- [Work item]:
The expected result is an exact restatement of the data, free of pictures.

- [Data block]:

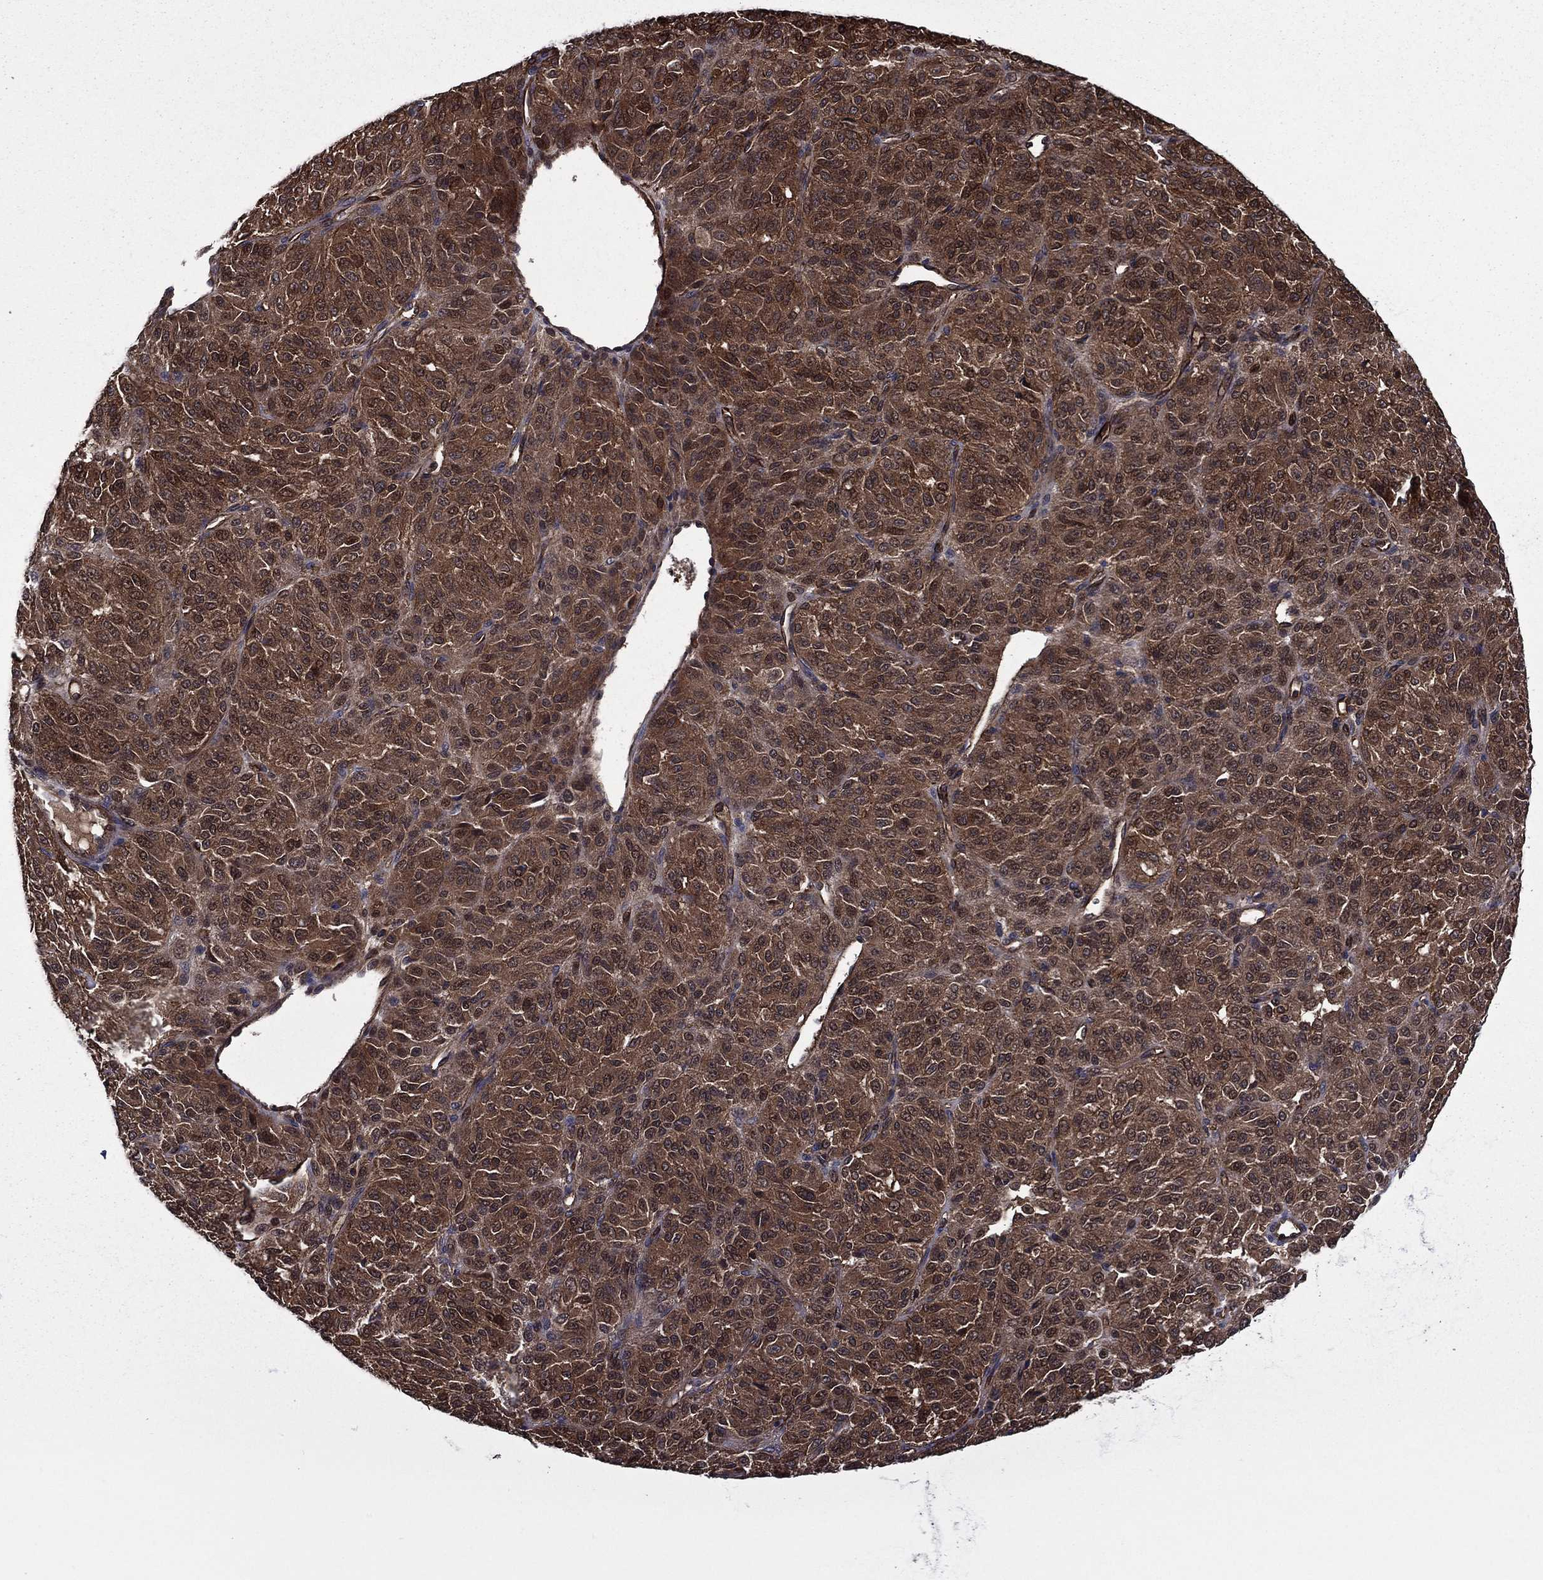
{"staining": {"intensity": "moderate", "quantity": "25%-75%", "location": "cytoplasmic/membranous"}, "tissue": "melanoma", "cell_type": "Tumor cells", "image_type": "cancer", "snomed": [{"axis": "morphology", "description": "Malignant melanoma, Metastatic site"}, {"axis": "topography", "description": "Brain"}], "caption": "IHC photomicrograph of human melanoma stained for a protein (brown), which demonstrates medium levels of moderate cytoplasmic/membranous expression in about 25%-75% of tumor cells.", "gene": "PLPP3", "patient": {"sex": "female", "age": 56}}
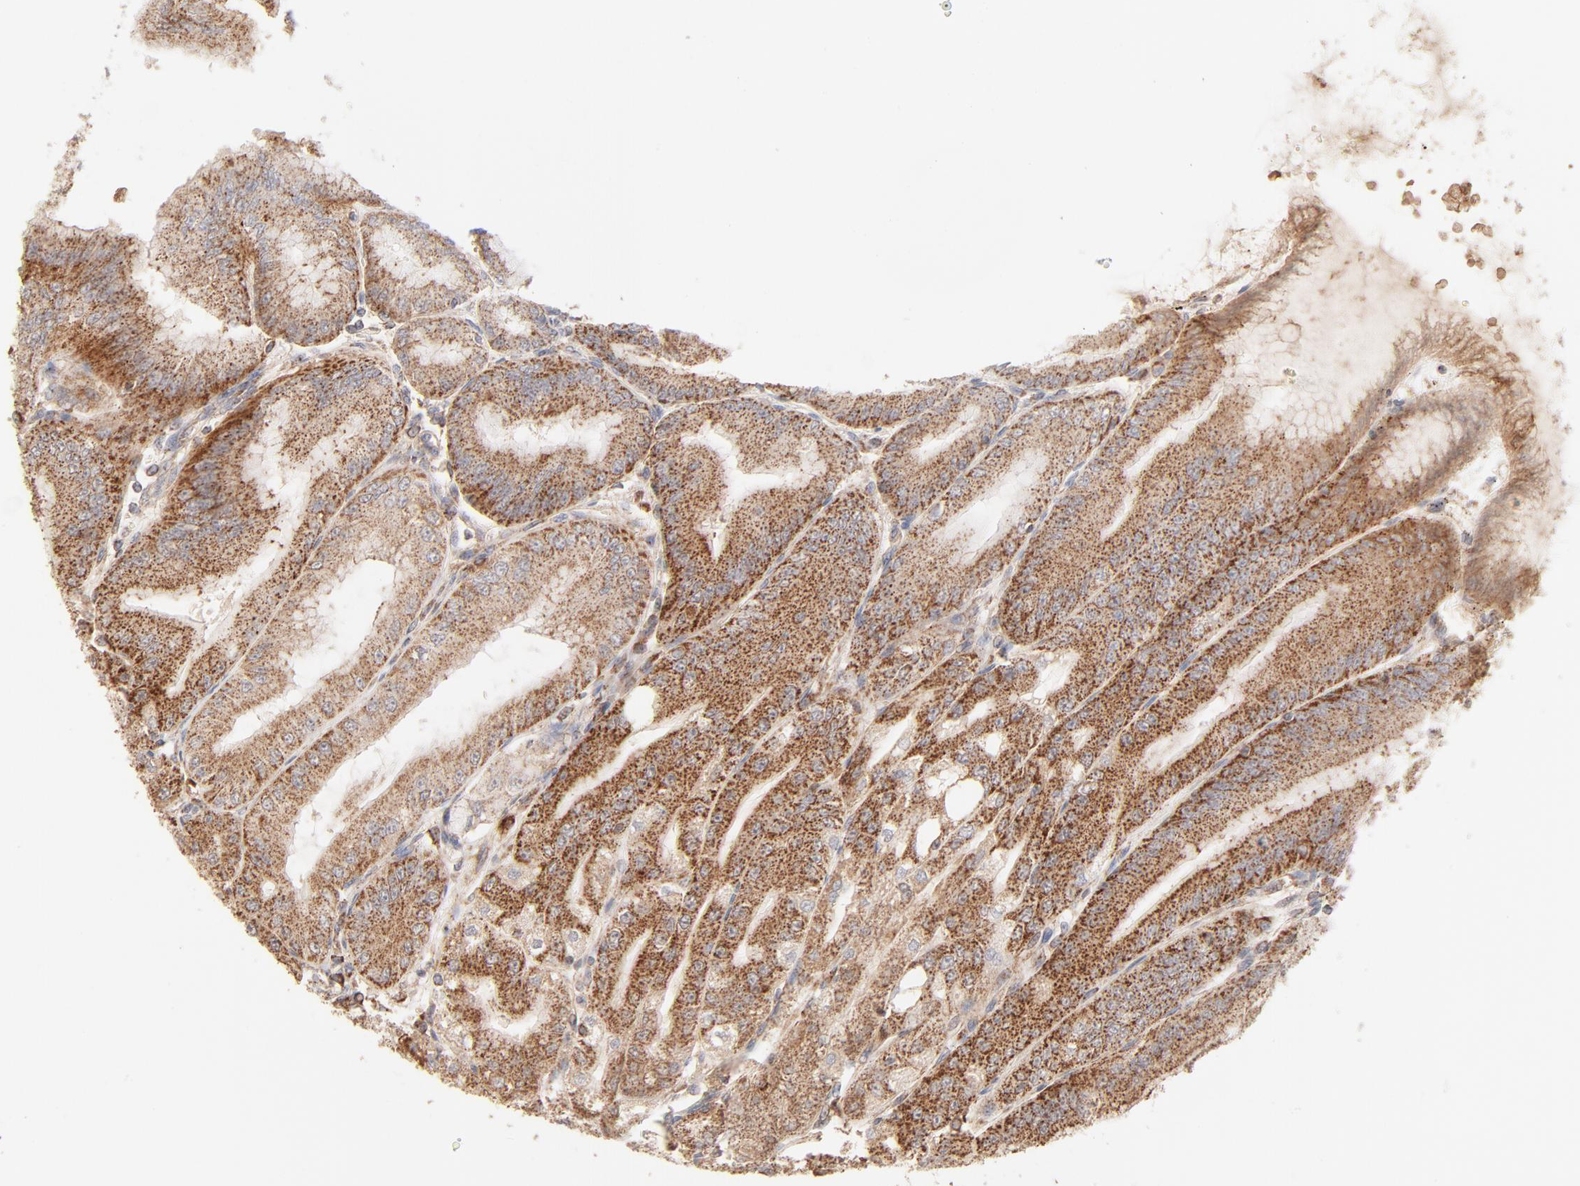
{"staining": {"intensity": "moderate", "quantity": ">75%", "location": "cytoplasmic/membranous"}, "tissue": "stomach", "cell_type": "Glandular cells", "image_type": "normal", "snomed": [{"axis": "morphology", "description": "Normal tissue, NOS"}, {"axis": "topography", "description": "Stomach, lower"}], "caption": "Protein staining of unremarkable stomach demonstrates moderate cytoplasmic/membranous staining in approximately >75% of glandular cells. The protein of interest is stained brown, and the nuclei are stained in blue (DAB IHC with brightfield microscopy, high magnification).", "gene": "CSPG4", "patient": {"sex": "male", "age": 71}}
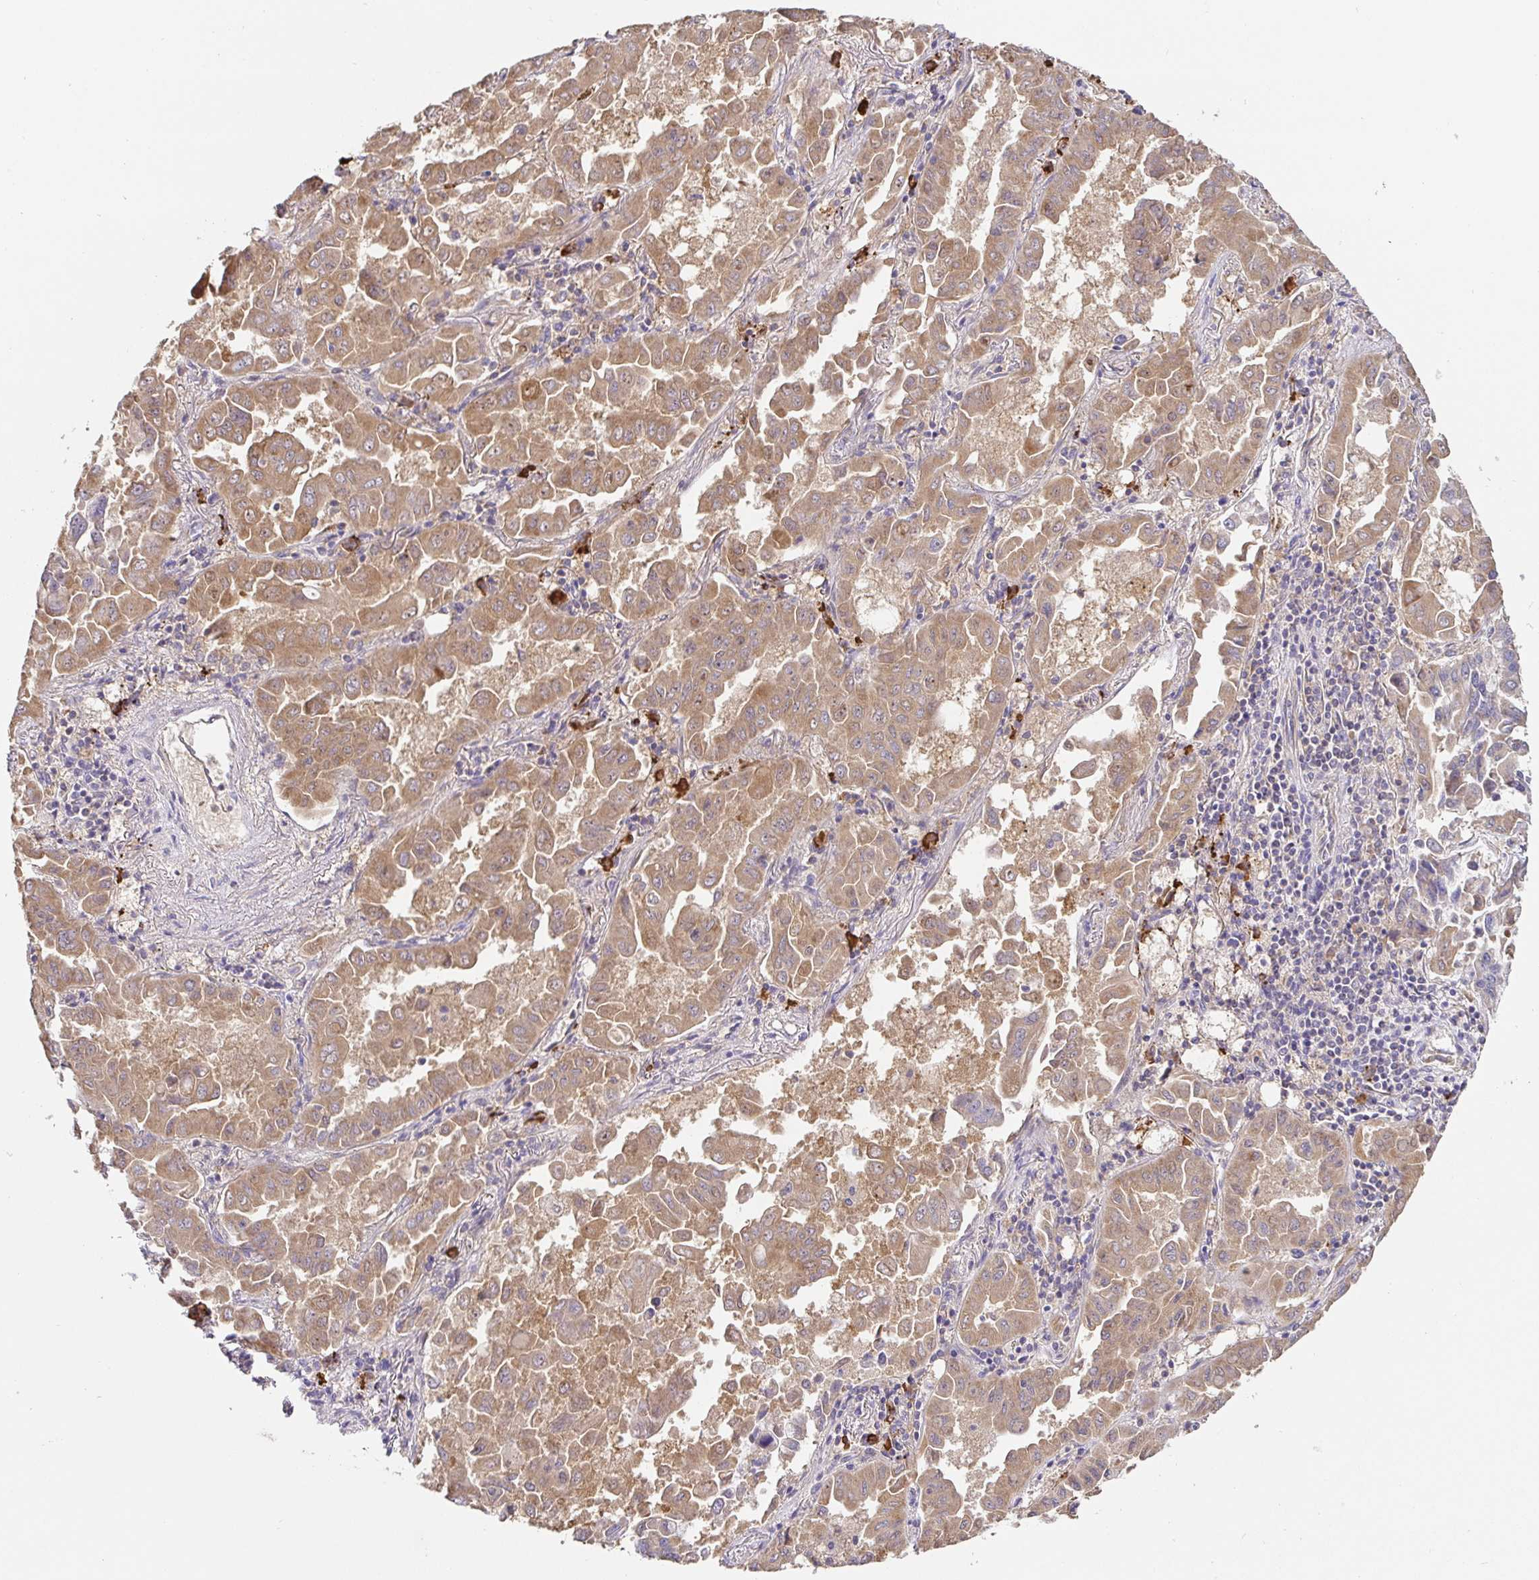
{"staining": {"intensity": "moderate", "quantity": ">75%", "location": "cytoplasmic/membranous"}, "tissue": "lung cancer", "cell_type": "Tumor cells", "image_type": "cancer", "snomed": [{"axis": "morphology", "description": "Adenocarcinoma, NOS"}, {"axis": "topography", "description": "Lung"}], "caption": "Adenocarcinoma (lung) stained with IHC exhibits moderate cytoplasmic/membranous staining in about >75% of tumor cells.", "gene": "HAGH", "patient": {"sex": "male", "age": 64}}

- [Answer to this task]:
{"staining": {"intensity": "moderate", "quantity": "25%-75%", "location": "cytoplasmic/membranous"}, "tissue": "melanoma", "cell_type": "Tumor cells", "image_type": "cancer", "snomed": [{"axis": "morphology", "description": "Malignant melanoma, Metastatic site"}, {"axis": "topography", "description": "Brain"}], "caption": "IHC photomicrograph of human melanoma stained for a protein (brown), which demonstrates medium levels of moderate cytoplasmic/membranous expression in about 25%-75% of tumor cells.", "gene": "PLPP3", "patient": {"sex": "female", "age": 56}}
{"staining": {"intensity": "moderate", "quantity": ">75%", "location": "cytoplasmic/membranous"}, "tissue": "stomach", "cell_type": "Glandular cells", "image_type": "normal", "snomed": [{"axis": "morphology", "description": "Normal tissue, NOS"}, {"axis": "topography", "description": "Stomach, lower"}], "caption": "Protein staining of unremarkable stomach demonstrates moderate cytoplasmic/membranous staining in approximately >75% of glandular cells. The protein of interest is stained brown, and the nuclei are stained in blue (DAB IHC with brightfield microscopy, high magnification).", "gene": "CSPG4", "patient": {"sex": "male", "age": 71}}
{"staining": {"intensity": "moderate", "quantity": ">75%", "location": "cytoplasmic/membranous"}, "tissue": "lung cancer", "cell_type": "Tumor cells", "image_type": "cancer", "snomed": [{"axis": "morphology", "description": "Adenocarcinoma, NOS"}, {"axis": "topography", "description": "Lung"}], "caption": "Adenocarcinoma (lung) stained with IHC exhibits moderate cytoplasmic/membranous staining in about >75% of tumor cells.", "gene": "HAGH", "patient": {"sex": "male", "age": 64}}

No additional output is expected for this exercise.